In less than a decade, Christopher Nolan has evolved from indie darling to Hollywood’s most bankable director. After the non-stop action of The Dark Knight and the star power of The Prestige, it is easy to forget that his breakout film was the quirky, confusing and low-budget Memento from 2000.

In that film a complicated plot and an even more complicated time line is reverse-engineered with guidance from homemade tattoos. Memento was that rare type of film where you anticipate gaping holes in the plot but everything is ultimately tied together in the end. Nolan perfected the narrative model taught at every film school in the world: be as weird as possible to get people’s attention, but don’t forget the inherent value of a well-told story.

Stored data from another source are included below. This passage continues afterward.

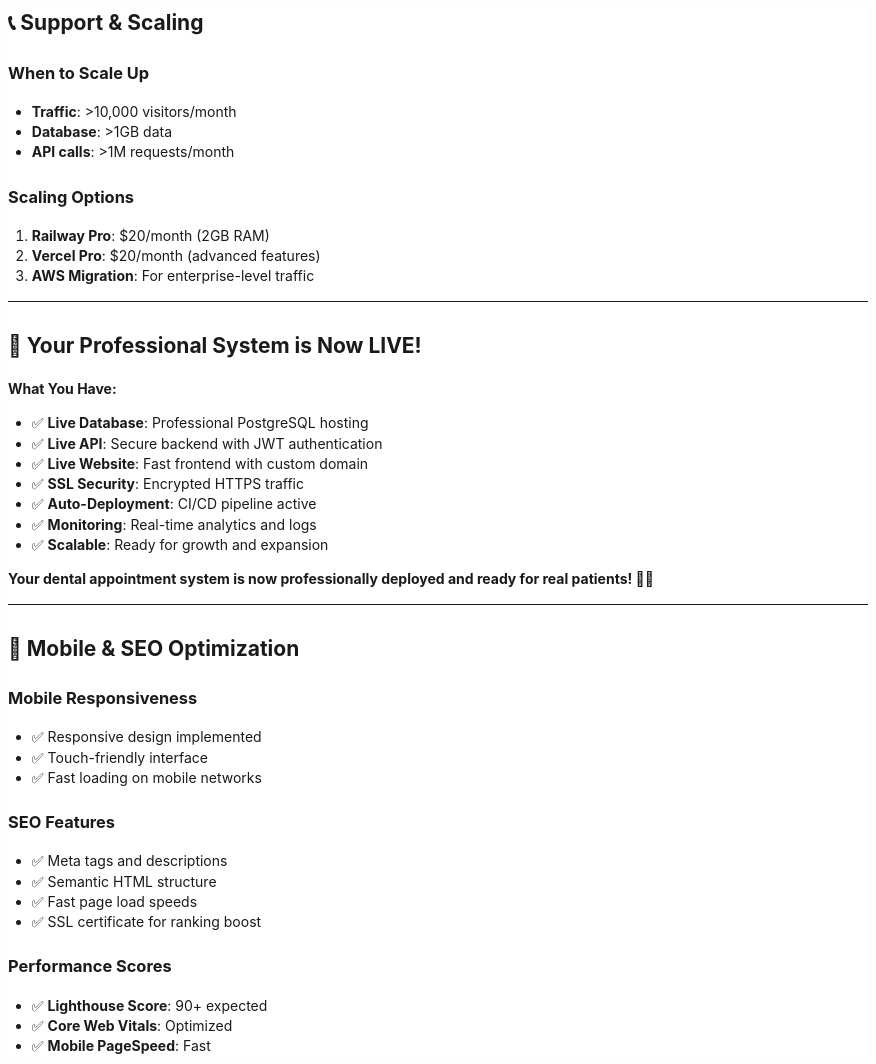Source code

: ## 📞 Support & Scaling

### When to Scale Up
- **Traffic**: >10,000 visitors/month
- **Database**: >1GB data
- **API calls**: >1M requests/month

### Scaling Options
1. **Railway Pro**: $20/month (2GB RAM)
2. **Vercel Pro**: $20/month (advanced features)
3. **AWS Migration**: For enterprise-level traffic

---

## 🎉 **Your Professional System is Now LIVE!**

**What You Have:**
- ✅ **Live Database**: Professional PostgreSQL hosting
- ✅ **Live API**: Secure backend with JWT authentication
- ✅ **Live Website**: Fast frontend with custom domain
- ✅ **SSL Security**: Encrypted HTTPS traffic
- ✅ **Auto-Deployment**: CI/CD pipeline active
- ✅ **Monitoring**: Real-time analytics and logs
- ✅ **Scalable**: Ready for growth and expansion

**Your dental appointment system is now professionally deployed and ready for real patients! 🏥✨**

---

## 📱 Mobile & SEO Optimization

### Mobile Responsiveness
- ✅ Responsive design implemented
- ✅ Touch-friendly interface
- ✅ Fast loading on mobile networks

### SEO Features
- ✅ Meta tags and descriptions
- ✅ Semantic HTML structure
- ✅ Fast page load speeds
- ✅ SSL certificate for ranking boost

### Performance Scores
- ✅ **Lighthouse Score**: 90+ expected
- ✅ **Core Web Vitals**: Optimized
- ✅ **Mobile PageSpeed**: Fast
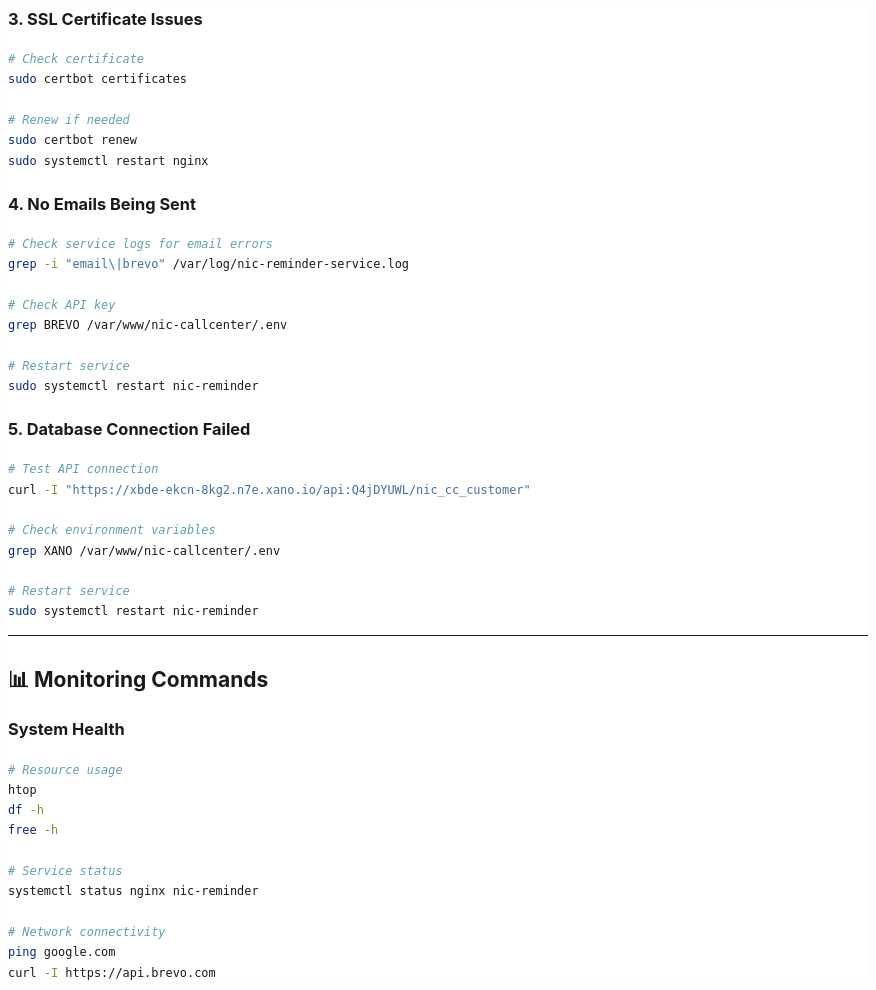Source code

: ### 3. SSL Certificate Issues
```bash
# Check certificate
sudo certbot certificates

# Renew if needed
sudo certbot renew
sudo systemctl restart nginx
```

### 4. No Emails Being Sent
```bash
# Check service logs for email errors
grep -i "email\|brevo" /var/log/nic-reminder-service.log

# Check API key
grep BREVO /var/www/nic-callcenter/.env

# Restart service
sudo systemctl restart nic-reminder
```

### 5. Database Connection Failed
```bash
# Test API connection
curl -I "https://xbde-ekcn-8kg2.n7e.xano.io/api:Q4jDYUWL/nic_cc_customer"

# Check environment variables
grep XANO /var/www/nic-callcenter/.env

# Restart service
sudo systemctl restart nic-reminder
```

---

## 📊 Monitoring Commands

### System Health
```bash
# Resource usage
htop
df -h
free -h

# Service status
systemctl status nginx nic-reminder

# Network connectivity
ping google.com
curl -I https://api.brevo.com
```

Nolan’s two passes at the reinvented Batman franchise stuck to more straightforward  narrative patterns – introduce a bad guy, introduce a good guy and let them do battle. While both films were commercially and critically well-received, you couldn’t help but wonder: What would the world of Batman look like if Nolan was given the freedom to make a film as intellectually complex as Memento but had far more star power than Guy Pearce?

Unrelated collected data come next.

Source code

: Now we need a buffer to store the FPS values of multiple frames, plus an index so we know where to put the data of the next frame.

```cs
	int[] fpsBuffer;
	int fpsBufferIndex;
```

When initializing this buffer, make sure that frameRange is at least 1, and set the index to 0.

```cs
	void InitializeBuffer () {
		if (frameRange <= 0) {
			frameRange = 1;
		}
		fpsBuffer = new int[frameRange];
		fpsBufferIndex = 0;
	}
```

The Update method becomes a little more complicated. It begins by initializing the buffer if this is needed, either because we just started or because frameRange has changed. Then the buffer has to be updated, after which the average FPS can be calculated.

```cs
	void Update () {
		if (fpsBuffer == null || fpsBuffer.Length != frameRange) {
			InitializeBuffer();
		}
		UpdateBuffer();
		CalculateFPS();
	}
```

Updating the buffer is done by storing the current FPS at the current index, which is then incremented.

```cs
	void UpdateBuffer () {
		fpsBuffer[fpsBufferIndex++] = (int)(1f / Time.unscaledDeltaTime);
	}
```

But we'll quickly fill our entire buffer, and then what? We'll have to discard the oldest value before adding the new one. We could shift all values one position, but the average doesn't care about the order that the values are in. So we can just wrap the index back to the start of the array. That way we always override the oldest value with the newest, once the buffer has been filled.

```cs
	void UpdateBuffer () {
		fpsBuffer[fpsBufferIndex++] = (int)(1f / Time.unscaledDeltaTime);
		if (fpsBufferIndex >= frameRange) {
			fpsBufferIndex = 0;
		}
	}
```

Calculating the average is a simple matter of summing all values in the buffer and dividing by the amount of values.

Enter Inception, a phenomenally complex story with  bankable stars set against the backdrop of the human brain’s capacity to create and control memories. We begin with Dom Cobb, a merchant of mind control played by Leonardo DiCaprio, as he seeks to win over a potential client for his services. Awarded the assignment of a lifetime, he sets out to assemble a team of  experts (including child-star-done-right Joseph Gordon-Levitt and everyone’s favorite pregnant teenager Ellen Page) charged with constructing a world inside the mind of Robert Fischer, the heir to a global energy conglomerate played by Cillian Murphy, doing his best work since ‘28 Days Later.’

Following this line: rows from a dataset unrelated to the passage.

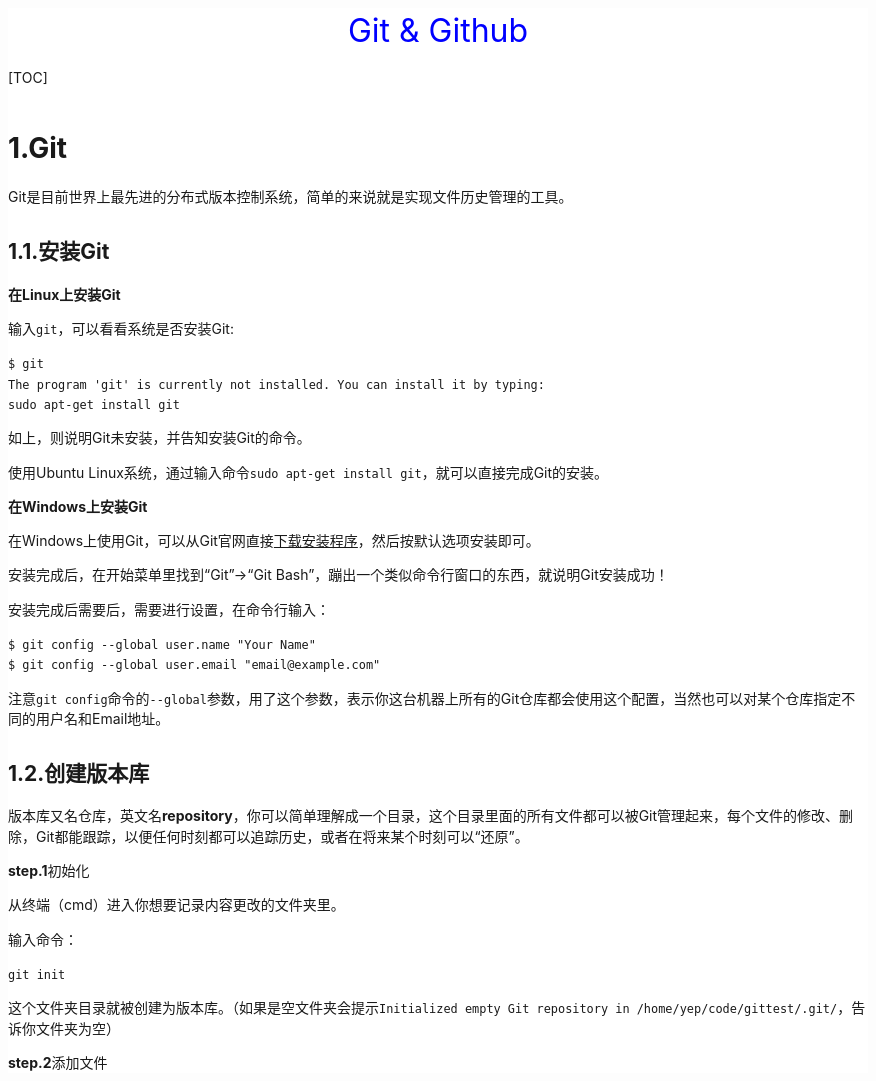 <center><font size=6 color='blue'>Git & Github</font></center>

[TOC]

# 1.Git

Git是目前世界上最先进的分布式版本控制系统，简单的来说就是实现文件历史管理的工具。

## 1.1.安装Git

**在Linux上安装Git**

输入`git`，可以看看系统是否安装Git:

```
$ git
The program 'git' is currently not installed. You can install it by typing:
sudo apt-get install git
```

如上，则说明Git未安装，并告知安装Git的命令。

使用Ubuntu Linux系统，通过输入命令`sudo apt-get install git`，就可以直接完成Git的安装。

**在Windows上安装Git**

在Windows上使用Git，可以从Git官网直接[下载安装程序](https://git-scm.com/downloads)，然后按默认选项安装即可。

安装完成后，在开始菜单里找到“Git”->“Git Bash”，蹦出一个类似命令行窗口的东西，就说明Git安装成功！

安装完成后需要后，需要进行设置，在命令行输入：

```
$ git config --global user.name "Your Name"
$ git config --global user.email "email@example.com"
```

注意`git config`命令的`--global`参数，用了这个参数，表示你这台机器上所有的Git仓库都会使用这个配置，当然也可以对某个仓库指定不同的用户名和Email地址。

## 1.2.创建版本库

版本库又名仓库，英文名**repository**，你可以简单理解成一个目录，这个目录里面的所有文件都可以被Git管理起来，每个文件的修改、删除，Git都能跟踪，以便任何时刻都可以追踪历史，或者在将来某个时刻可以“还原”。

**step.1**初始化

从终端（cmd）进入你想要记录内容更改的文件夹里。

输入命令：

```
git init
```

这个文件夹目录就被创建为版本库。（如果是空文件夹会提示`Initialized empty Git repository in /home/yep/code/gittest/.git/`，告诉你文件夹为空）

**step.2**添加文件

Here's where things start to get really complicated: across layers and layers of the mind and deeper and deeper states of unconsciousness, our ‘heroes’ begin an epic battle for control of the mind. Absurdity reins supreme. The gunshots are real but lack immediate consequences. Time lines are constantly manipulated but ultimately there is a race against the clock. People can simultaneously live and thrive in various states and places in various medical and mental conditions all at the same time.

In short, there is a lot of information to keep track of in Nolan's invented world. The initial reaction of most, if not all, viewers will be to stop and try to figure out the route that brought them to this point. Every thinking man and woman viewer will make an effort to halt the conflicting messages and stop the war in their own mind.

Take my advice: surrender to Inception and allow Nolan to take you on this guided tour his mind – I can offer a guarantee that the seamless script will bring you home safely.